The goal of stress reduction is to minimize, not eliminate stress, by finding the technique that serves the patient’s needs the best.

Did you know the amount of sleep you get every night may affect your chances of conceiving?  The quality of your sleep has an impact on your health, mood, hormones and fertility.  Women should be sleeping at least 8 hours per night to increase their chances of becoming pregnant.

Sleep does your body good!
Sleep helps regulate our hormones and repair damaged cells. Leptin is a hormone that links sleep and fertility. It affects ovulation, in order for leptin to be produced adequately, women need to get enough sleep.  If women are not getting enough sleep, their menstrual cycle may be disrupted.

Some other fertility hormones affected by sleep include progesterone, estrogen, LH (luteinizing hormone) and FSH (follicle-stimulating hormone).

A cure for the moody blues
While it’s speculated that stress does not cause infertility, an infertility diagnosis can create tremendous stress that affects mood, sleep, and fertility.

Point-based object detection data:

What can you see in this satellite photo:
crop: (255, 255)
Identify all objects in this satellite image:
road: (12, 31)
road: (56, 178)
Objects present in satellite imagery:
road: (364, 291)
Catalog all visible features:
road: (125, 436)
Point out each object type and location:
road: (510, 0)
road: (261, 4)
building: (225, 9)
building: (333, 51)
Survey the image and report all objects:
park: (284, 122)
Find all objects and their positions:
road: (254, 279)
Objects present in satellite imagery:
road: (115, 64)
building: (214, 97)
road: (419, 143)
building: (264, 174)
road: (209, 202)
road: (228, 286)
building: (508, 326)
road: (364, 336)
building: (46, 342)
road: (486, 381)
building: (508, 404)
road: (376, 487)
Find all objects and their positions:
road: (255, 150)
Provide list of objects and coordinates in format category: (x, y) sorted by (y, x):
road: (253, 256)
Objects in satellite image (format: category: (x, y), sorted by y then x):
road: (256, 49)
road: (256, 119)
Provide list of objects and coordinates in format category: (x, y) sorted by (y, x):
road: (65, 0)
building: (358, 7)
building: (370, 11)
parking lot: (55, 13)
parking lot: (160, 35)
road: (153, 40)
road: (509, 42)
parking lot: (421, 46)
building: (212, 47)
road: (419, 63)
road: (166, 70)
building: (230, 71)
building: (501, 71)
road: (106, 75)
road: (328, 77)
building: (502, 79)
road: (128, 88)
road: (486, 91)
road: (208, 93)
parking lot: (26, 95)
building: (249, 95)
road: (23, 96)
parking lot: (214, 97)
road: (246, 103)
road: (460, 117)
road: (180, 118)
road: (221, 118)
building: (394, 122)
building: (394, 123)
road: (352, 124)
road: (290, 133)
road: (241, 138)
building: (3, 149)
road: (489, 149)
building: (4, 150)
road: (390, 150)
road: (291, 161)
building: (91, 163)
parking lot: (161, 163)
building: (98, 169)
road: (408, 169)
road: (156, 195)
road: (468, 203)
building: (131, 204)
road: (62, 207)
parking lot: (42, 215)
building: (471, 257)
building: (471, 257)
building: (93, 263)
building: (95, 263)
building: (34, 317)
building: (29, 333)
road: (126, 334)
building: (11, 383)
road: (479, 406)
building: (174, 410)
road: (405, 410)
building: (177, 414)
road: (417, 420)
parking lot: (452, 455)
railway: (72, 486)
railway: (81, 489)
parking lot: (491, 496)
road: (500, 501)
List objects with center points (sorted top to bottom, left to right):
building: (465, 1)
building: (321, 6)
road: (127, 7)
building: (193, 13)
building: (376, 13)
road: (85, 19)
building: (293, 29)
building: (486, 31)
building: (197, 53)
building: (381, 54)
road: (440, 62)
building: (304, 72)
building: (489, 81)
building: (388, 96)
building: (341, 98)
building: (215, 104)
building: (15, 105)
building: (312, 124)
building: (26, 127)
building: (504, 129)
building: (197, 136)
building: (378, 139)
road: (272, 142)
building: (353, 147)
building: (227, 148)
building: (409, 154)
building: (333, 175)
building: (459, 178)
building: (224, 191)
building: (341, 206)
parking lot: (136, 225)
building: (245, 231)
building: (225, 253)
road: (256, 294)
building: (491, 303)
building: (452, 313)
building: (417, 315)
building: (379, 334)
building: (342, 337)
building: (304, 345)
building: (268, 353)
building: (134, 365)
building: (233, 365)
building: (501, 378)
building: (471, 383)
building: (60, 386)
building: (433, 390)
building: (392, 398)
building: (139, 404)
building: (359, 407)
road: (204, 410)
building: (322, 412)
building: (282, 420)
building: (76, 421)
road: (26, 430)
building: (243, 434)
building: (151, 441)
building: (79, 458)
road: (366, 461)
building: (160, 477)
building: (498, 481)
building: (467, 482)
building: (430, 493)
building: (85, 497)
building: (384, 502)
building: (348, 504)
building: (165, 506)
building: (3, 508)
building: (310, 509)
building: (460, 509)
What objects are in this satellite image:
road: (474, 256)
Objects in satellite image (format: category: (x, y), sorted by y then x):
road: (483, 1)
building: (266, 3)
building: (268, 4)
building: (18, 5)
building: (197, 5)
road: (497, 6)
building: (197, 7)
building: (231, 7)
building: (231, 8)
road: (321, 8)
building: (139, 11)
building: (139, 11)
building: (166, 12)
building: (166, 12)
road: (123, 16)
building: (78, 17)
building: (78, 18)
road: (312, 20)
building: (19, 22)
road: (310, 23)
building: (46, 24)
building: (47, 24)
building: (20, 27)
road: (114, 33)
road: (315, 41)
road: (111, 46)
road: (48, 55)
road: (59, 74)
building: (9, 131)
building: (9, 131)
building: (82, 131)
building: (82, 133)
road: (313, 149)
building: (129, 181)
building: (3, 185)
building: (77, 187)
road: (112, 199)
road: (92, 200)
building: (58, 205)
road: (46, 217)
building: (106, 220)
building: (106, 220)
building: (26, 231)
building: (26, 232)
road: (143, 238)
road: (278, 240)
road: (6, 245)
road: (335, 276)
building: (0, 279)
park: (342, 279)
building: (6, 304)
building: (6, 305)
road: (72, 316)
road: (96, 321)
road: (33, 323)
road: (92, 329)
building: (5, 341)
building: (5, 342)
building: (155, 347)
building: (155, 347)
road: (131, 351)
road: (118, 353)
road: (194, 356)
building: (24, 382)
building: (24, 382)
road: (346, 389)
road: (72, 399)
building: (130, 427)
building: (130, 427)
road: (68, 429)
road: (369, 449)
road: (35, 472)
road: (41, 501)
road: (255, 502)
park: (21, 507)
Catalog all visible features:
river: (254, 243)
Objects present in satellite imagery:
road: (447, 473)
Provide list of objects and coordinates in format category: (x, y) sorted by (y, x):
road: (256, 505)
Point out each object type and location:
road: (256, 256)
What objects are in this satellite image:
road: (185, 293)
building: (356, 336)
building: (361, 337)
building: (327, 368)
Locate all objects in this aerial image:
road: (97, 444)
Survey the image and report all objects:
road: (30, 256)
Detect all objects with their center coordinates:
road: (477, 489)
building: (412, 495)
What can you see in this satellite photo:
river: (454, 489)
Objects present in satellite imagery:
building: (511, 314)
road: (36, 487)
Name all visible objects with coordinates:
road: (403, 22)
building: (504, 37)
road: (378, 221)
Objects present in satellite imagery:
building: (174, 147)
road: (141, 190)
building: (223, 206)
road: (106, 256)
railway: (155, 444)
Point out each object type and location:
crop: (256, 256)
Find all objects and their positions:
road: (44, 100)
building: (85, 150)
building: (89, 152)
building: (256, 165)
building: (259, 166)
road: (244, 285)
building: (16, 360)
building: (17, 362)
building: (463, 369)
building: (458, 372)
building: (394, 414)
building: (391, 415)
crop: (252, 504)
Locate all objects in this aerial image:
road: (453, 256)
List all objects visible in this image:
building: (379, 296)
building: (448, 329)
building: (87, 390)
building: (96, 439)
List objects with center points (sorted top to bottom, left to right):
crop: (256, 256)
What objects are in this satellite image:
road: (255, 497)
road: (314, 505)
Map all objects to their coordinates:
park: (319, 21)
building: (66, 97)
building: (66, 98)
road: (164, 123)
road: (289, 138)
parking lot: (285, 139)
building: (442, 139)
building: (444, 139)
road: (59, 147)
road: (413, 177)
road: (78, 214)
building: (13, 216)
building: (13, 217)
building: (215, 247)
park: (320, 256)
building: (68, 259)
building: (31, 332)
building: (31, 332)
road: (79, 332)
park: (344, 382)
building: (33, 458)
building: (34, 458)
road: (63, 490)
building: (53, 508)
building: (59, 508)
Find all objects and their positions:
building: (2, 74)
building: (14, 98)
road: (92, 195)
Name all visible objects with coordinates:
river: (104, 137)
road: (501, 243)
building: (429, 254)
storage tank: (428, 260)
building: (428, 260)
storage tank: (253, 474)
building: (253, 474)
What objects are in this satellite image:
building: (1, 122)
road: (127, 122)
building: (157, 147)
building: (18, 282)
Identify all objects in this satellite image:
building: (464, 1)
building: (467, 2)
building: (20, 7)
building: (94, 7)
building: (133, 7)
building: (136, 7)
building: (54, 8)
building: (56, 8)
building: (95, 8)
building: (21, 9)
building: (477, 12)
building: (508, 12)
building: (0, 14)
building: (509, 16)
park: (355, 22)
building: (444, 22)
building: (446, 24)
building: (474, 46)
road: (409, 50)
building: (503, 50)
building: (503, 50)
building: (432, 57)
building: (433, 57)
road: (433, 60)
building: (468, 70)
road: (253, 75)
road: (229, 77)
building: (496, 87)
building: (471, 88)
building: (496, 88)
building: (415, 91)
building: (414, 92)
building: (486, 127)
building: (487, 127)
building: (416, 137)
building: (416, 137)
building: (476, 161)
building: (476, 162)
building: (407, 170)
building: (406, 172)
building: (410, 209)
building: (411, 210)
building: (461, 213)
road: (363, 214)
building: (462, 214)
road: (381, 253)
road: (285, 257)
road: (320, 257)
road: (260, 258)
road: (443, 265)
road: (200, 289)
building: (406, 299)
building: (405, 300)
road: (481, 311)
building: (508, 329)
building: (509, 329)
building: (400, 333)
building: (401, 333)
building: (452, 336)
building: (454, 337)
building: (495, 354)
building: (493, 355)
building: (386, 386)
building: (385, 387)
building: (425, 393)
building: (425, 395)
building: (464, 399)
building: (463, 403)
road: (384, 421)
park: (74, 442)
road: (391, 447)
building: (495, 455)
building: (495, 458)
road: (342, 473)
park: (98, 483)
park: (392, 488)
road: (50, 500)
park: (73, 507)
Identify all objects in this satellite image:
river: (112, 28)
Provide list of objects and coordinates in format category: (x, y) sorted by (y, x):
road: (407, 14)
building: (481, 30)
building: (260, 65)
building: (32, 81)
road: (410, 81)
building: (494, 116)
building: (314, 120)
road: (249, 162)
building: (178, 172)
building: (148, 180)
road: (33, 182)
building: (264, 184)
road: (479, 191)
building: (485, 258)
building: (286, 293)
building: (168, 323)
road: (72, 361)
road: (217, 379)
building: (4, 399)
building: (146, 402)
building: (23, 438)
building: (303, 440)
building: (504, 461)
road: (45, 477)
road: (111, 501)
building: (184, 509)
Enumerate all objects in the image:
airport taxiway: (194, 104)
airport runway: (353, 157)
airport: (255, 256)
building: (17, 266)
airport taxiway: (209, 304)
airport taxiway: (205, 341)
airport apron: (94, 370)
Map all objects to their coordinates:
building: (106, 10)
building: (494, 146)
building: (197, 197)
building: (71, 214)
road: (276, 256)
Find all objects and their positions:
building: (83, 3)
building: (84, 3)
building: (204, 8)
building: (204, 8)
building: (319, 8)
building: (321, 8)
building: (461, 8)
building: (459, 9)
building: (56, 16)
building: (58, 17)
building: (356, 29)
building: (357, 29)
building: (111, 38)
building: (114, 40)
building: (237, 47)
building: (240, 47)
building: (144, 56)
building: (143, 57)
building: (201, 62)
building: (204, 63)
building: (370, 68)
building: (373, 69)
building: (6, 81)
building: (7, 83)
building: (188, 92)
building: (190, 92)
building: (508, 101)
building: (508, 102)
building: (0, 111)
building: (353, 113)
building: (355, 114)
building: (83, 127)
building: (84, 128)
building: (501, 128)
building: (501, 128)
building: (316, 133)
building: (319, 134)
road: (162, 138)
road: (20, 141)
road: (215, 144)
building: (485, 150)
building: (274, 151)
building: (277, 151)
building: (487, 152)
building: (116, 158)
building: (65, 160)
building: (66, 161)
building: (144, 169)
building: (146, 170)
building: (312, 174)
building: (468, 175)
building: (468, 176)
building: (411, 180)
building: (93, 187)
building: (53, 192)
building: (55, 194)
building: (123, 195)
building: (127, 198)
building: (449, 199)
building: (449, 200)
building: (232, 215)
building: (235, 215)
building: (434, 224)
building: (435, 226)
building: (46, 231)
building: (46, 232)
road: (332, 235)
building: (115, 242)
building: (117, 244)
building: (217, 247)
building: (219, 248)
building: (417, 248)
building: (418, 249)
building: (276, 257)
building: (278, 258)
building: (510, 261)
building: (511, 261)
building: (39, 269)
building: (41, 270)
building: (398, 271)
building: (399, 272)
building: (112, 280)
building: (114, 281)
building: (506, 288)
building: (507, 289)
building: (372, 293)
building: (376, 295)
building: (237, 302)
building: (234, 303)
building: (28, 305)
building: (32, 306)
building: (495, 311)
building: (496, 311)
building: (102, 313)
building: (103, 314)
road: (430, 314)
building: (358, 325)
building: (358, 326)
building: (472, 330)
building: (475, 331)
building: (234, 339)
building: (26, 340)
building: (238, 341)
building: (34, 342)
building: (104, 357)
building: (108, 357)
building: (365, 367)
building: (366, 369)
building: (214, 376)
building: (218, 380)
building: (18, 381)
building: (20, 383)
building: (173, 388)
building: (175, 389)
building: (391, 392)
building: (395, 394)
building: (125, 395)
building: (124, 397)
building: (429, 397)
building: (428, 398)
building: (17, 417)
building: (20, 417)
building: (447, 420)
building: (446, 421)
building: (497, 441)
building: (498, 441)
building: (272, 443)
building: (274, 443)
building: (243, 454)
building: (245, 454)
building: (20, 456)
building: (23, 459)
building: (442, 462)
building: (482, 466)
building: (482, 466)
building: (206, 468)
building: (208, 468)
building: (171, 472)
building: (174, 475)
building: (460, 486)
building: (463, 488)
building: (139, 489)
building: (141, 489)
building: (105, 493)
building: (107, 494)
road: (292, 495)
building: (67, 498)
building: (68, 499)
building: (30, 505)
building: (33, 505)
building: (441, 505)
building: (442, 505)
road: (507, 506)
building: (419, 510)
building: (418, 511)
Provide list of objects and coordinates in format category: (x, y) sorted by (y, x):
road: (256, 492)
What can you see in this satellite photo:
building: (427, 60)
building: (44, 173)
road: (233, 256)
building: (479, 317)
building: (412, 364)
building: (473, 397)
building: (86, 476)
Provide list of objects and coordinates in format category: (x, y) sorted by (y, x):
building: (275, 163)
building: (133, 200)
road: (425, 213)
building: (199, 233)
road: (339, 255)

▶ _WHAT THIS EXERCISE ASKS_
1. According to the passage on sleep and fertility, how many hours of sleep per night should women get to increase their chances of becoming pregnant?
2. Transcribe the stretch of the passage on sleep and fertility from "A cure for the" through "sleep, and fertility.".
3. Extend the passage on sleep and fertility with the part that comes next after its final sentence.
The entries are not required for any of this work.

▶ _RESULTS OF THE TASKS_
1. At least 8 hours per night.

2.
A cure for the moody blues
While it’s speculated that stress does not cause infertility, an infertility diagnosis can create tremendous stress that affects mood, sleep, and fertility.

3.
When people are under chronic stress, their sleep habits are affected. Feelings of anxiety and depression can arise. Studies show that fertility patients diagnosed with anxiety and depression have lower rates of in vitro fertilization (IVF) success.

Cortisol levels are often affected by the stress of our daily hectic lives. High cortisol levels prevent us from relaxing and getting quality sleep.

To combat the negative effects of cortisol and stress, try acupuncture, yoga and/or psychotherapy. These interventions are aimed at reducing stress and have been shown to increase rates of conception among infertility patients.

Do you work the “infertility shift”?
If you work the night shift, you may have a much harder time getting pregnant. Findings show that night shift workers have irregular menstrual cycles that can cause problems with conception.

Why does this happen? Our bodies are run by an internal clock called the circadian rhythm. Regular patterns of light and dark help to keep our circadian rhythm functioning normally.

Night shift workers may run into problems with their circadian rhythm.

“The circadian rhythm controls the production of the sleep hormone melatonin and cortisol (a stress hormone),” Metzger explains. “Night shift workers are constantly shifting their circadian rhythm, resulting in the same type of ‘jet lag’ that we associate with traveling to and from different time zones.”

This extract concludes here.